BEGIN Material for this task

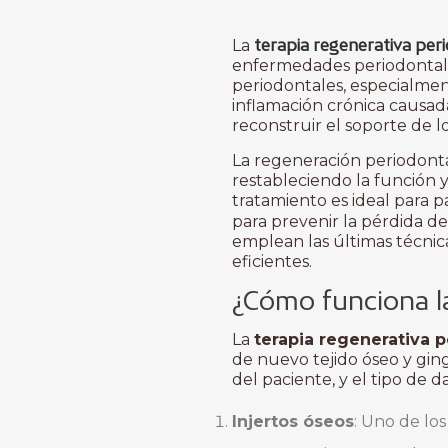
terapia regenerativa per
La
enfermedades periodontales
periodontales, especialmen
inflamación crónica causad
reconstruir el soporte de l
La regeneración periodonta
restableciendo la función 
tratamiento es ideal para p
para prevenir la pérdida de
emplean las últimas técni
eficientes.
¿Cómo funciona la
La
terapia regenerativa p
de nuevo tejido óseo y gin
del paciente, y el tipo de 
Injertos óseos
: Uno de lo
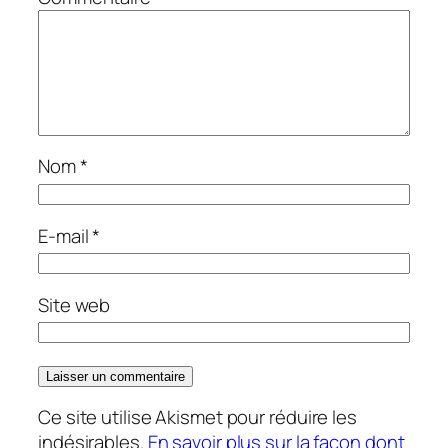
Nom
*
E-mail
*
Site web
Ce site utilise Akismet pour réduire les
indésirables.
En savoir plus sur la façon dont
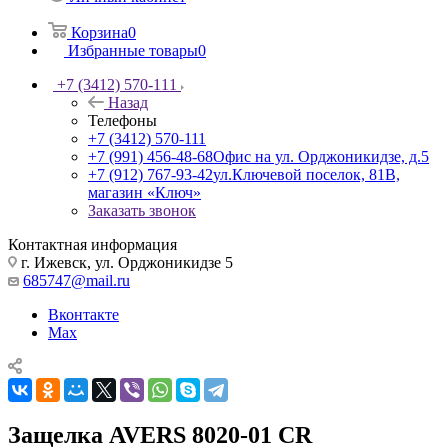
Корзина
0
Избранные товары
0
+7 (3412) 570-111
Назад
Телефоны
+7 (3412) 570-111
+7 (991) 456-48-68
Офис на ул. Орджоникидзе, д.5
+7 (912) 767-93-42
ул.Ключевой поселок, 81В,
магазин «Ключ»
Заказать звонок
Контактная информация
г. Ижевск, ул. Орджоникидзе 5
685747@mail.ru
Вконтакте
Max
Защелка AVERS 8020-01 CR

END Material for this task
BEGIN Material for this task

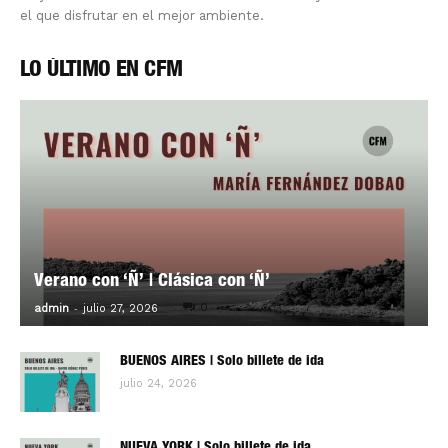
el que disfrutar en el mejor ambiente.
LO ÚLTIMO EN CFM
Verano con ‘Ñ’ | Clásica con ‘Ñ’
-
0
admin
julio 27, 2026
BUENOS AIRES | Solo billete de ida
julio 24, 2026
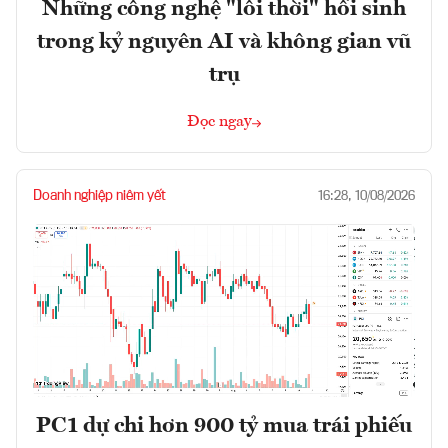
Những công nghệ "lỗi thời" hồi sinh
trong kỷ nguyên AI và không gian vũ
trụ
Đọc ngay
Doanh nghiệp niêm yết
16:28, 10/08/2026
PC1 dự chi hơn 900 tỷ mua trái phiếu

END Material for this task

* **Required work**: Please return the lines in the rows above unchanged, starting at the line that contains "terapia regenerativa per" and ending at the line that contains "para prevenir la pérdida de", with both of those lines included.

* **Response**:
terapia regenerativa per
La
enfermedades periodontales
periodontales, especialmen
inflamación crónica causad
reconstruir el soporte de l
La regeneración periodonta
restableciendo la función 
tratamiento es ideal para p
para prevenir la pérdida de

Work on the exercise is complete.